Instructions.
1. State whether each statement below agrees with the collection expressions proposal, answering yes or no and quoting the words of the proposal that decide it.
(a) The proposal requires a target type for collection expressions in immediately enumerated contexts.
(b) When iteration_type is explicitly typed, TElem is iteration_type.
(c) Determining the best common element type begins by introducing a fixed type variable.
2. Answer these questions from the collection expressions proposal:
(a) What is the number of the champion issue?
(b) Which two types does the proposal name as possible types for coll?
(c) Which section is cited for output type inference?
3. Write out the collection expressions proposal from "The best common element type of an" to "X is introduced.", swapping "unfixed" out for "fresh".

Immediately Enumerated Collection Expressions

Champion issue: https://github.com/dotnet/csharplang/issues/9754

Summary

Permit collection expressions in "immediately enumerated" contexts, without requiring a target type.

foreach (bool b in [true, false])
{
    doMyLogicWith(b);
}

string[] items1 = ["a", "b", .. ["c"]];

Motivation

Choosing a single "natural type" for collection expressions in the general case, e.g. var coll = [1, 2, 3];, has proven to be a difficult question and represents a major commitment. Should coll be a List<int>, ReadOnlySpan<int>, or something else? It's not obvious, and some of the possible answers represent a major engineering cost, and in any case a major statement about the defaults/preferences of the ecosystem.

However, we do see a significant amount of demand for the ability to use collection expressions in contexts where the collection is immediately enumerated, and the collection value itself is not directly observable in user code. In this case, we should be able to define a solution which is convenient, optimal, and relatively low risk.

Detailed design

foreach

Given a foreach statement of the form:

foreach (iteration_type iteration_variable in collection)
    embedded_stmt

When collection lacks a natural type, we determine if a collection expression iteration conversion exists, from collection to type IEnumerable<TElem>, and apply the conversion if it exists.
TElem is determined in the following way:
- If iteration_type is explicitly typed (i.e. not var), then TElem is iteration_type.
- Otherwise, TElem is the best common element type of collection.
If the type of TElem can be determined, then the collection expression iteration conversion exists. Otherwise, the conversion does not exist.
As in collection-expressions.md, IEnumerable<T> refers to System.Collections.Generic.IEnumerable<T> throughout this specification.

spreads

Given a spread element of the form:

.. collection

When collection lacks a natural type, we determine if a collection expression iteration conversion exists, from collection to type IEnumerable<TElem>, and apply the conversion if it exists.
TElem is determined in the following way:
- If the collection-expression containing the spread element .. collection is subject to a collection expression conversion to a type with an element type, then TElem is that element type.
- Otherwise, TElem is the best common element type of collection.
If the type of TElem can be determined, then the collection expression iteration conversion exists. Otherwise, the conversion does not exist.

Remarks

We intend for the following cases, which push element type information down from a target type to just work:

foreach (string? x in [null]) { }
string?[] items = [.. [null]];
List<string?> items = [.. [null]];

When no target element type is available, such as when foreach (var x ... form is being used, or when the element type of the containing collection-expression of a spread is not known, then, the best common element type mechanism is used to propagate the nested element type information outward.

Best common element type

The best common element type of an expression E is determined similarly to the best common type of a set of expressions (§12.6.3.16):

A new unfixed type variable X is introduced.
An output type inference (§12.6.3.8) is performed from E to IEnumerable<X>.

The data.
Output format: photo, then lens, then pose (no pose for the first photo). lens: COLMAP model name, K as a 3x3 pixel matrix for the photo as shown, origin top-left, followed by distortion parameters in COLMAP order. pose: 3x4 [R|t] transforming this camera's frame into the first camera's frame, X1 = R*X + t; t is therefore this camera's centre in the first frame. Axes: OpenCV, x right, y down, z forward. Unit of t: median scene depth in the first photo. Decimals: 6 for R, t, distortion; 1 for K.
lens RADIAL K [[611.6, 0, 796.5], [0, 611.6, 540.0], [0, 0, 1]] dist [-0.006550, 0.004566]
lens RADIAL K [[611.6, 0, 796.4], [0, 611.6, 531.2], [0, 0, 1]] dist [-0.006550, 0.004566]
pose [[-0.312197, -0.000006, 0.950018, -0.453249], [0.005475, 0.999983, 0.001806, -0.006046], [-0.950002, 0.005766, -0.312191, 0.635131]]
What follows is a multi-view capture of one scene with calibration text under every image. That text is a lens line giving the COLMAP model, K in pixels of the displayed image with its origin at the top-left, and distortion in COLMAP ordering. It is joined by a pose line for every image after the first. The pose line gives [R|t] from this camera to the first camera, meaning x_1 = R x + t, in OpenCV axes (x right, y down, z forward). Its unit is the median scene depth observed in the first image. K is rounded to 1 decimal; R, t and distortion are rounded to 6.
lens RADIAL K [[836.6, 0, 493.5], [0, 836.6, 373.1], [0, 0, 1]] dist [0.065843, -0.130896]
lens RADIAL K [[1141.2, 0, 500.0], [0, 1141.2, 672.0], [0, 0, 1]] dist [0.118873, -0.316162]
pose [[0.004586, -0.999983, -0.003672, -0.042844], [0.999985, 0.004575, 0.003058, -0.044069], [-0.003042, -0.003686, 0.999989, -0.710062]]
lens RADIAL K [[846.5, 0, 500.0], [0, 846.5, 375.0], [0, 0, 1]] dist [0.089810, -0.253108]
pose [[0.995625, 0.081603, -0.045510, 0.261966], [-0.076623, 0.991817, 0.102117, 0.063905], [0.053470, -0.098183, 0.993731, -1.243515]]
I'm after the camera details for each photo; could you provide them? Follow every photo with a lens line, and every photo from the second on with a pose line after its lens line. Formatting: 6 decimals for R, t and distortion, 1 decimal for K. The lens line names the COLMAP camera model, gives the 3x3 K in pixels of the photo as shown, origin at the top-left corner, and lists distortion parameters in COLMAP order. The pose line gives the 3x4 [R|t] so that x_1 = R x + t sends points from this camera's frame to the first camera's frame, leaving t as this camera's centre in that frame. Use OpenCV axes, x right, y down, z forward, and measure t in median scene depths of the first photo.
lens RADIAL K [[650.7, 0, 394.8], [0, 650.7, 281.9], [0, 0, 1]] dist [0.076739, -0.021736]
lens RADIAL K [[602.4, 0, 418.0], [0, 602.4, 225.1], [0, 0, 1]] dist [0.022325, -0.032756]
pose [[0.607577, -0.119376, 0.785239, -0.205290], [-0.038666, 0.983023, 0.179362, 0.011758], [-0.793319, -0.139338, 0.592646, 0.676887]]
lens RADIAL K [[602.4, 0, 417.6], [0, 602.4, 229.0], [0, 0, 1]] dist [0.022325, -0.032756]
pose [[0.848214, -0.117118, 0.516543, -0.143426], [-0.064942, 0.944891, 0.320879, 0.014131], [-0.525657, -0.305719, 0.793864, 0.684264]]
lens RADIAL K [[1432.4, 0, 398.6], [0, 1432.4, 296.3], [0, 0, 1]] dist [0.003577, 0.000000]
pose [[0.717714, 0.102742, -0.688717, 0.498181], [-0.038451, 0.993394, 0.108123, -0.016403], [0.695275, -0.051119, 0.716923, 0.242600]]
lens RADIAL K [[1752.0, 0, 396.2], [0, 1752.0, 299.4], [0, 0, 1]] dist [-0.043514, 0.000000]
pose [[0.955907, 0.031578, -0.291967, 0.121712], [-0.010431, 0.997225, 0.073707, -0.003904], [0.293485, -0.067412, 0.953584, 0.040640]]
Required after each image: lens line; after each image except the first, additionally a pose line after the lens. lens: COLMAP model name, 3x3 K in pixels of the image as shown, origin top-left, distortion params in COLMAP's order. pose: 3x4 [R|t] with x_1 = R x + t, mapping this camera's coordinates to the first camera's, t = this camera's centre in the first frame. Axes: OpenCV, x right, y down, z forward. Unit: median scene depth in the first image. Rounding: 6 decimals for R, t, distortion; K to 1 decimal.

Per-task outputs.
1.
(a) No: "Permit collection expressions in "immediately enumerated" contexts, without requiring a target type."
(b) Yes: "If iteration_type is explicitly typed (i.e. not var), then TElem is iteration_type."
(c) No: "A new unfixed type variable X is introduced."

2.
(a) 9754
(b) List<int> and ReadOnlySpan<int>
(c) §12.6.3.8

3.
The best common element type of an expression E is determined similarly to the best common type of a set of expressions (§12.6.3.16):

A new fresh type variable X is introduced.